I believe you have a ratio rather than a rate. A ratio has the same measurement unit in numerator and denominator, and a rate does not.
Here are some videos with more insights on this subject.
Consider the following example:

At the column D we have a ratio, similar from what you are doing:
$$\text{Sales growth on month} \hspace{1mm} j = [(\frac{Sales_j}{Sales_{January}}) -1] \times 100$$
So, sales in February increased 25% in relation to January. Sales on March decreased -3% in comparison with the sales from January, and so on.
At column E we have a rate: sales growth by month (which means we have different units on the numerator and the denominator).  
We get the values on column E according to the following equation:
$$\text{Sales}\hspace{1mm} \text{on} \hspace{1mm} \text{month} \hspace{1mm} j = \text{Sales}\hspace{1mm} \text{on} \hspace{1mm} \text{January} \times (1 + i)^t$$
where:
t = time in months.
i = sales growth by month.  
So in this second example one would have an increase on sales of 25% by month on February, a decrease of -1.3% by month on March, and so on. 

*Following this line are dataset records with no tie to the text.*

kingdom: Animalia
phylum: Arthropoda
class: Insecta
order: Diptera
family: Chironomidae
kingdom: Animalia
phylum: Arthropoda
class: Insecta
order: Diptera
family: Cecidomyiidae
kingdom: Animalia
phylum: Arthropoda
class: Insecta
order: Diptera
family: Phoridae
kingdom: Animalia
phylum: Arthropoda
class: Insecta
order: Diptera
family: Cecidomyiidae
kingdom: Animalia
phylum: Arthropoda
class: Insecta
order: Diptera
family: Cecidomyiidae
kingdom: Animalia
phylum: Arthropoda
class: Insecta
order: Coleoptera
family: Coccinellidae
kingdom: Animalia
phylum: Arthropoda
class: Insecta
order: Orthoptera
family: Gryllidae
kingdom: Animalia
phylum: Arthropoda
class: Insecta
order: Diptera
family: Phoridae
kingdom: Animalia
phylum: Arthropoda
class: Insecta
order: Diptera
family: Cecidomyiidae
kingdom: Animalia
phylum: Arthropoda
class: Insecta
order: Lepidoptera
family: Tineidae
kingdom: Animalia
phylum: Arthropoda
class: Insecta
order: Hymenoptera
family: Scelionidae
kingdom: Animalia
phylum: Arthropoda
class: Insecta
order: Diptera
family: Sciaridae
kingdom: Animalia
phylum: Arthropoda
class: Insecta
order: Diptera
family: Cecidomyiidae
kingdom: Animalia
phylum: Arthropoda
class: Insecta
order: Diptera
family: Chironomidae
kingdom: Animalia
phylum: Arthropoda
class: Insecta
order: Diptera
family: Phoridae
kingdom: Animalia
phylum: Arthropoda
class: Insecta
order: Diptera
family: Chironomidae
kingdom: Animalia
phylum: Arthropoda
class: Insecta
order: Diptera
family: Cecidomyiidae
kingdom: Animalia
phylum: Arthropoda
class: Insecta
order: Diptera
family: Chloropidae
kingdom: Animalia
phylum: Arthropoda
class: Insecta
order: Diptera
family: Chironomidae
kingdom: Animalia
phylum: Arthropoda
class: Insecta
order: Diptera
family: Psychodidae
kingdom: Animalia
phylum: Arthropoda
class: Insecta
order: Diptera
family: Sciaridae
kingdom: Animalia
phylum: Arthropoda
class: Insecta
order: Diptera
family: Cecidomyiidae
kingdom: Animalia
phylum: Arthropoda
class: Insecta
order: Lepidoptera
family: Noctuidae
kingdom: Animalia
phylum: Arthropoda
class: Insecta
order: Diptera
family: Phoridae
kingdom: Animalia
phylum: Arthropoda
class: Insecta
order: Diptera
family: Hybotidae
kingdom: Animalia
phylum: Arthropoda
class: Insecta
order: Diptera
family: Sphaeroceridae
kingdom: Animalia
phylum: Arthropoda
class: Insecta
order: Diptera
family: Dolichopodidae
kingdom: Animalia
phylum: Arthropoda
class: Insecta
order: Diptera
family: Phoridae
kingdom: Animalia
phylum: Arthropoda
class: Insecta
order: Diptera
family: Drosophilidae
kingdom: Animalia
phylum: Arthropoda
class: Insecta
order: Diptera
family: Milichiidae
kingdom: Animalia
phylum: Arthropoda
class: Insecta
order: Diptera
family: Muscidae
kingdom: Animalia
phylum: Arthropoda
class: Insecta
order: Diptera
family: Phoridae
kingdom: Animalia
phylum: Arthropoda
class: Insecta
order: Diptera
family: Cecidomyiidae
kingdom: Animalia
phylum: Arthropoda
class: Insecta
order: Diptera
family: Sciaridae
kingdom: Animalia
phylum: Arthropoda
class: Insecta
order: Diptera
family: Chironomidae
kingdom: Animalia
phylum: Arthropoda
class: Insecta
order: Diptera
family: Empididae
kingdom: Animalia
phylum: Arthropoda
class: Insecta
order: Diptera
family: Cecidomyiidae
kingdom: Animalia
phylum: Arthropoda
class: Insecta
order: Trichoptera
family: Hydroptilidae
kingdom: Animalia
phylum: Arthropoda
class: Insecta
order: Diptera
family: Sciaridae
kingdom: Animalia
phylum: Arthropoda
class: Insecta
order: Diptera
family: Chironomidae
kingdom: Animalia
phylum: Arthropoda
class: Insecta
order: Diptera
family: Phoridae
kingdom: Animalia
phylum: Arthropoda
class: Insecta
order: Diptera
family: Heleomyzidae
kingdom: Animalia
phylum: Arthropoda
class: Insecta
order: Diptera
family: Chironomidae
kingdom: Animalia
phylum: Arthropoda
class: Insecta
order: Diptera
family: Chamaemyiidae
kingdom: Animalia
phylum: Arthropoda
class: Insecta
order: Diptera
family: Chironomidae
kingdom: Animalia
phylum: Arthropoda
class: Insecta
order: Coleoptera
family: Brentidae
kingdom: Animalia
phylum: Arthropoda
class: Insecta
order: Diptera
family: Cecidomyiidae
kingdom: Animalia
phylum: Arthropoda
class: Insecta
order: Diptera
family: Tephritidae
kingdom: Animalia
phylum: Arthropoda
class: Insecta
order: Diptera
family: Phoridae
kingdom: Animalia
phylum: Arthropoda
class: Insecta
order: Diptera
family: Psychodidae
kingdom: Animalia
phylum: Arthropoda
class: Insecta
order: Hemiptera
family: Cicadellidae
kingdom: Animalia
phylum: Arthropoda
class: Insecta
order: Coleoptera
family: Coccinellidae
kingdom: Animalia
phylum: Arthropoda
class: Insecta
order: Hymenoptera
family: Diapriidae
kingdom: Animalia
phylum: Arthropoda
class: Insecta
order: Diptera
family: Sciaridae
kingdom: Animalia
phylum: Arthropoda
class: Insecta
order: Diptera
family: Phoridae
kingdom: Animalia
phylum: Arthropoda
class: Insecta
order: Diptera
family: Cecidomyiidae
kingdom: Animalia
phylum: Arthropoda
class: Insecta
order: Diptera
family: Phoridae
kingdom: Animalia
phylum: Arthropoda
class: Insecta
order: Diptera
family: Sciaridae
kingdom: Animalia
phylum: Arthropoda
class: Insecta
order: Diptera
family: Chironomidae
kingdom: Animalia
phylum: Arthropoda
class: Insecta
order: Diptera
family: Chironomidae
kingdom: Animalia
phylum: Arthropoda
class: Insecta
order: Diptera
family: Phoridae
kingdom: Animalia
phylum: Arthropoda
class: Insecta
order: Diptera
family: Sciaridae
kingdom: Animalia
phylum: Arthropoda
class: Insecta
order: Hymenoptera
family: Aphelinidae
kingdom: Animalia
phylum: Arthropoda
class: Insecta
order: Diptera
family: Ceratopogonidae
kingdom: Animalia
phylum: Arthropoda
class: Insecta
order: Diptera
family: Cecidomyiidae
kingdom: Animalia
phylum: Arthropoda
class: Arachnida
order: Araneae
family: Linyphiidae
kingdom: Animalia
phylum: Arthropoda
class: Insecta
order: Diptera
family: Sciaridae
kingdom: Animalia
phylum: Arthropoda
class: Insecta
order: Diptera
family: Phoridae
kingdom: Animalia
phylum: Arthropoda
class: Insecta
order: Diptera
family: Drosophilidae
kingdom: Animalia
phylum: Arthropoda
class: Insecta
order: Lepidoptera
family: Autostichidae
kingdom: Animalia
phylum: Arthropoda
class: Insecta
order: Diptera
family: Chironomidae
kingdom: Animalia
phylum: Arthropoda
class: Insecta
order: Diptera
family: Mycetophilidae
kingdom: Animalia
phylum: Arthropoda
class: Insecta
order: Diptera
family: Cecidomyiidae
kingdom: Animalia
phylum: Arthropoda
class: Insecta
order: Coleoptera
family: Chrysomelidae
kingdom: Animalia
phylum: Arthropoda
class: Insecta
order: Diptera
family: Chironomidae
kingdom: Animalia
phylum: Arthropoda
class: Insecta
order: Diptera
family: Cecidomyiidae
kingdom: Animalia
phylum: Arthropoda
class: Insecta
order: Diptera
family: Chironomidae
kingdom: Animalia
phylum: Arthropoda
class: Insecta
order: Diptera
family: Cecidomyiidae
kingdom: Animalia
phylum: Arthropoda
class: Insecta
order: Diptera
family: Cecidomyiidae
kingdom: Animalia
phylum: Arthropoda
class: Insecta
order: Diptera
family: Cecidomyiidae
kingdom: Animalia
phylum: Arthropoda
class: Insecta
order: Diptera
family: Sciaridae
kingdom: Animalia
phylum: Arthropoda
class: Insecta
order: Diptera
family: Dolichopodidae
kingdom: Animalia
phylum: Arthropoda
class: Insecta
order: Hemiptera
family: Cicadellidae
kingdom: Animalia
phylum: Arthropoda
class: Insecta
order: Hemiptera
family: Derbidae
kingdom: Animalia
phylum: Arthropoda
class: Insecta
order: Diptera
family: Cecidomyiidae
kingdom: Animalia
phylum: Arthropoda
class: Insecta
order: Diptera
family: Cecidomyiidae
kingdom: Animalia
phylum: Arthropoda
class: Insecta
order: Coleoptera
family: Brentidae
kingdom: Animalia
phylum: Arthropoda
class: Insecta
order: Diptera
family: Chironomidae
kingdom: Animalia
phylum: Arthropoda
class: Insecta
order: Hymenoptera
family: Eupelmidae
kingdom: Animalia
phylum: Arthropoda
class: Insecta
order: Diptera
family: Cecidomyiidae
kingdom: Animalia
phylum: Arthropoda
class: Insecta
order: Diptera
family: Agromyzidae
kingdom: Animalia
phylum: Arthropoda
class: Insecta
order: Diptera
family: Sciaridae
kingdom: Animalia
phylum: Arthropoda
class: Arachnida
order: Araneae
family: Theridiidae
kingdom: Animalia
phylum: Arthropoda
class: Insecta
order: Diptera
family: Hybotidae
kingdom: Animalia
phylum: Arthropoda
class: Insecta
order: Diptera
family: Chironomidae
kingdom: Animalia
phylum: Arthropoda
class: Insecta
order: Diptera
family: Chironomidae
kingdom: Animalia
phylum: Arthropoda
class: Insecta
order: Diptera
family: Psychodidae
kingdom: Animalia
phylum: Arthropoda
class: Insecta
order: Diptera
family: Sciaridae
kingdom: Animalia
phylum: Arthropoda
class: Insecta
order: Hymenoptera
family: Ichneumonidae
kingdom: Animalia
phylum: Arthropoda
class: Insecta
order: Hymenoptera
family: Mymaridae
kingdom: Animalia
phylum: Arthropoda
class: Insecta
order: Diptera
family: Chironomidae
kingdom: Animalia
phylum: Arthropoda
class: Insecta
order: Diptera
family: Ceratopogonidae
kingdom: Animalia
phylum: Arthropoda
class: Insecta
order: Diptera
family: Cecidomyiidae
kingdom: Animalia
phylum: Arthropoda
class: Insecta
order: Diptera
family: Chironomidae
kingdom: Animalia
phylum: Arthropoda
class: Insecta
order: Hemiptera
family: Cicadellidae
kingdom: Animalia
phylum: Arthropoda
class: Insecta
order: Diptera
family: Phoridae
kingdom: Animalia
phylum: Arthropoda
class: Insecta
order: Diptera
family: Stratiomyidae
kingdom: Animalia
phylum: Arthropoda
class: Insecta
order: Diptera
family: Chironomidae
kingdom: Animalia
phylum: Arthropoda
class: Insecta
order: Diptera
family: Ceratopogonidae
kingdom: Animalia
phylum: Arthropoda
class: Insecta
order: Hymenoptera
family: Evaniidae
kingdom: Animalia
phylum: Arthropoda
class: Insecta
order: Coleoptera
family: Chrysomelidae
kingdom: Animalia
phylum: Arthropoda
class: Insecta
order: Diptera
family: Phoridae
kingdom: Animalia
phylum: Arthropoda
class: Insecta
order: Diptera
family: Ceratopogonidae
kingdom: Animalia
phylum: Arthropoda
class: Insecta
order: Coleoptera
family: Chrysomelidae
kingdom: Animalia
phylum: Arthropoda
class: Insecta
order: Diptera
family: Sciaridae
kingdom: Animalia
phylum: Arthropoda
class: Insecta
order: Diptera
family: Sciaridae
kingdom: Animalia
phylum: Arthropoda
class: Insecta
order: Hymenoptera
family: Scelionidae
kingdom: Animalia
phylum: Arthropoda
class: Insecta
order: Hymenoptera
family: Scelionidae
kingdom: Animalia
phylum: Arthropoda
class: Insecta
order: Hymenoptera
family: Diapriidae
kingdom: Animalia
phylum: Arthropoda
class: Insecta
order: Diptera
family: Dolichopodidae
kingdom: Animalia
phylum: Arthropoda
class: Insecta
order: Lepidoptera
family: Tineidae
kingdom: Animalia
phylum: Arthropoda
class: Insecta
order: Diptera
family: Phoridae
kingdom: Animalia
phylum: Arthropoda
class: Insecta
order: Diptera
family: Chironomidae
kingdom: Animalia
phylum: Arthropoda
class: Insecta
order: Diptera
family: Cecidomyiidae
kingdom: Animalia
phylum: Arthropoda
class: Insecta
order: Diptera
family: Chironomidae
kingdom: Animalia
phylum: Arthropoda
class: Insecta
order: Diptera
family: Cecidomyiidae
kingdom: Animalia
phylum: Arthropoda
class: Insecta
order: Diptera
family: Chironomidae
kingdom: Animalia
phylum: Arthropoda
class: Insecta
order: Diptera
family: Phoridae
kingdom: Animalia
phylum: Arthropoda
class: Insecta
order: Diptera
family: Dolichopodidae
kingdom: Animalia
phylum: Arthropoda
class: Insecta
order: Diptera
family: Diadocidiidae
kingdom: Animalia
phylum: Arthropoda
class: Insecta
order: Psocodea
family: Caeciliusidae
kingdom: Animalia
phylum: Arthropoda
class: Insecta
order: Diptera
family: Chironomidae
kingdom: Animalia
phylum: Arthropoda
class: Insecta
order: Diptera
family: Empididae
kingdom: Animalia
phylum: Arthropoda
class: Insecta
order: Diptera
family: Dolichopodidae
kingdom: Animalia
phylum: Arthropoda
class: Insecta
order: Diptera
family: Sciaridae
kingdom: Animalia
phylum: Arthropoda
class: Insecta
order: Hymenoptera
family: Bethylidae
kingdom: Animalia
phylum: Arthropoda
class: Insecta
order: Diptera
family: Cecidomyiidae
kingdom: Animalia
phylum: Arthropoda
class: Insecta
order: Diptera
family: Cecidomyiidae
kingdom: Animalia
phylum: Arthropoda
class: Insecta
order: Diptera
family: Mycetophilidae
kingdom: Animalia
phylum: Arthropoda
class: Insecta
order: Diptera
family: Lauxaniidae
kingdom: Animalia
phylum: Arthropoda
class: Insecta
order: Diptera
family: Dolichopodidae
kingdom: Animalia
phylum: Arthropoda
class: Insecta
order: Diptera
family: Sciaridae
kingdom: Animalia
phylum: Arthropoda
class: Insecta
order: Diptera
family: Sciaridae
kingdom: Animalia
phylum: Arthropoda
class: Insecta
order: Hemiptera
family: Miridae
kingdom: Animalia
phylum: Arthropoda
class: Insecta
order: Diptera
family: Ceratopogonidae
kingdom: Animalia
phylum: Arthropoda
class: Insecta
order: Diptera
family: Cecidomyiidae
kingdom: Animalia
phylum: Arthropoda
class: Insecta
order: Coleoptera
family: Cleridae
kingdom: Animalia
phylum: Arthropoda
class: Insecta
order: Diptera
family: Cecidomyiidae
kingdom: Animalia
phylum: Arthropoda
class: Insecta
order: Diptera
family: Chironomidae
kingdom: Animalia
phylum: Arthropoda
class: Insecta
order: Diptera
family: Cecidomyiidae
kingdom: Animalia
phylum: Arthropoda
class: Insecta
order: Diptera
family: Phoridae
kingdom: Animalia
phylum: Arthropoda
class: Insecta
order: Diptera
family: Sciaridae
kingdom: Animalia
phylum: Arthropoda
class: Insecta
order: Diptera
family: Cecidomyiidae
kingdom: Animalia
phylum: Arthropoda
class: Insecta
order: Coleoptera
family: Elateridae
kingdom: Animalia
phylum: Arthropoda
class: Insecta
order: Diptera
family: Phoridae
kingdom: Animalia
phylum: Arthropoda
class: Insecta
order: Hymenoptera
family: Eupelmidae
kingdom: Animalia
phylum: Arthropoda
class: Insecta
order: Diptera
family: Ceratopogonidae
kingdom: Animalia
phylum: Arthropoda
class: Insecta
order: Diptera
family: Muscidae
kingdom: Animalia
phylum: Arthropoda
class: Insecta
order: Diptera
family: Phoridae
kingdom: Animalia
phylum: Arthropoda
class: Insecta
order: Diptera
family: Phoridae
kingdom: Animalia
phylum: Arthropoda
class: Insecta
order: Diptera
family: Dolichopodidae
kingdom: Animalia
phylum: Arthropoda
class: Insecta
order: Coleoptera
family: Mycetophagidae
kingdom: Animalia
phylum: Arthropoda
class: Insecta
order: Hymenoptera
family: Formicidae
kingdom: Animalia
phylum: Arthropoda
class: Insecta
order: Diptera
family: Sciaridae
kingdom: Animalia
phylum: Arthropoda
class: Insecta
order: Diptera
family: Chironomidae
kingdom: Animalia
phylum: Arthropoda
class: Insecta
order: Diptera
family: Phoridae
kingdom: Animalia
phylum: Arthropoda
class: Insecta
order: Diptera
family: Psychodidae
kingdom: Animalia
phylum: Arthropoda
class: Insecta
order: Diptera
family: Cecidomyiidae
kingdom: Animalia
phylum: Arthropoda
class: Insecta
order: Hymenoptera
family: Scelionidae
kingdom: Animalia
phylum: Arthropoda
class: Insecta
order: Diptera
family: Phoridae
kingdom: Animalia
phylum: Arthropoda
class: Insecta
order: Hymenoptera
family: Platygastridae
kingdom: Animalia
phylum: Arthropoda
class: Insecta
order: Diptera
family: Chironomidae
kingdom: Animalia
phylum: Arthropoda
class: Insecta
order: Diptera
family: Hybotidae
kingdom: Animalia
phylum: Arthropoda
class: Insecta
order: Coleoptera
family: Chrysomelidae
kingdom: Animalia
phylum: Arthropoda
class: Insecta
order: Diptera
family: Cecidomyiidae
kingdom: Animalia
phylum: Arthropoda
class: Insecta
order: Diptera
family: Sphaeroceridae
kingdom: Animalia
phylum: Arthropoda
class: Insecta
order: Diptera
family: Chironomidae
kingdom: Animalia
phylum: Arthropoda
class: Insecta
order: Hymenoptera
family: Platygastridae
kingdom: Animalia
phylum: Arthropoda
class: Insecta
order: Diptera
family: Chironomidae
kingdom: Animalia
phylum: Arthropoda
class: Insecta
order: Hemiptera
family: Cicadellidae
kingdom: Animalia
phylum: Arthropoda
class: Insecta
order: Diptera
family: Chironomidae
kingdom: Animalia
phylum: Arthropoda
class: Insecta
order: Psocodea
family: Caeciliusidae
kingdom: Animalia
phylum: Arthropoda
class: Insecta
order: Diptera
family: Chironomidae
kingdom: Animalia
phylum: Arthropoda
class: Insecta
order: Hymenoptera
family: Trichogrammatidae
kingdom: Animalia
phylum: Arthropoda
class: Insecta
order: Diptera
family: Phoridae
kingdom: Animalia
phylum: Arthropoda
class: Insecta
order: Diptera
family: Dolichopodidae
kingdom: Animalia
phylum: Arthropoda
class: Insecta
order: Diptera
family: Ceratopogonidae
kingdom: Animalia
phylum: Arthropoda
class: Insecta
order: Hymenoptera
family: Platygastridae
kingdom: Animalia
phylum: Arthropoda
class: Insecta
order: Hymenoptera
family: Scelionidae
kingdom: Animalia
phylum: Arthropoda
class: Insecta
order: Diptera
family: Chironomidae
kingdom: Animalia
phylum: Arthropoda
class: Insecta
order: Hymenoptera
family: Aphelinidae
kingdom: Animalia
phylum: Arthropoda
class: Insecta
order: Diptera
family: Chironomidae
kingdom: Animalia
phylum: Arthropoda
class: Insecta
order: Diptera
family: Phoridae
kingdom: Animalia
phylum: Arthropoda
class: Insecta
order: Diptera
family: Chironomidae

A: First of all, this is not a growth rate. The reason is that the rate is always attached to a time period, e.g. annual or monthly rate. If you fixed $i$, then you could still call your metric a rate assuming that implicitly it's for $i$ months. Since, your $i$ appears to be variable, this is not the growth rate but it's a growth.
You could call your metric percentage change as others suggested, but if you wanted to be more specific you could add a qualifier simple, as opposed to continuously compounded  which would have been $\ln(\frac{s_i}{s_J})$
UPDATE: if your $i$ is from a standard interval set such as a month, quarter, year, then you can add month-to-month or quarter-over-quarter qualifier.